VIOLATION also reverses the catharsis of the usual rape/revenge movie. Instead of the rape being brutal and the woman being shown naked, the situations are upended. It is symbolic of the exposure of the male structures of patriarchal control. However, it additionally shows the tragic damage done to the woman who commits the act of vengeance. For her, that catharsis is pyrrhic at best. The revenge is against some of the closest people in her life. The damage done to her spirit completely kills her marriage. While there is the satisfaction of getting some of her own back, it doesn’t change all of what was done to her and who did it. She still has to deal with the trauma of what was done to her plus the trauma of what she has now done to herself. As usual, a woman is made to shoulder most of the burden for wrongdoing. However, VIOLATION makes the man the focus of the physical savagery and graphic nudity. It’s about time.

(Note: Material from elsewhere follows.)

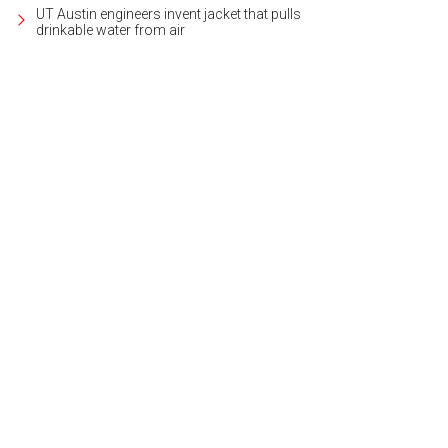
UT Austin engineers invent jacket that pulls
drinkable water from air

One of the most affecting scenes of symbolism, that is wound throughout the film, is the scene where Greta skins a rabbit and tells Miriam and Caleb that her being able to do that represents an accomplishment for her. She believes that it has improved her character and made her a better person by hardening her to the task. It cannot be ignored that the allusion is to Miriam as the victim (or rabbit) and Greta’s protection of her husband, a predator, means two things. That despite her denials and her attempts to gaslight Miriam, she is well aware of what Dylan is and knows that Miriam is telling the truth. She considers this denial and protection of a rapist to be a personal accomplishment and she’s proud of it. She’s chosen her side based on her own needs and desires. She is, in essence, like Dylan herself. She wants to be cruel and still feel like she is a good person. It’s all okay as long as the predator didn’t hurt her. Miriam, the unstable annoyance, is to blame, not herself and not Jesse.
VIOLATION is a savage and true to life story of the many humiliations endured by rape victims worldwide that do not end with the rape itself. It is also a very honest, compelling, and multi-layered look at the consequences of taking revenge on the people who have hurt you. Rather than a cathartic stand up and cheer tale of vengeance, it is a more thoughtful and subtle meditation on the pain of the victims of sexual assault and rape and how they are re-victimized again and again by people who should know better. How we still blame women for the cruelty of men. How we make women bear the burden of shame. How even the families of the survivors of rape perpetuate the cycle and blame their own blood. How all of this has to stop.
VIOLATION is a superlative piece of cinema that takes vengeance on all those who deserve it. It reminds you that even in taking revenge, survivors of rape will always bear the wounds of the crime.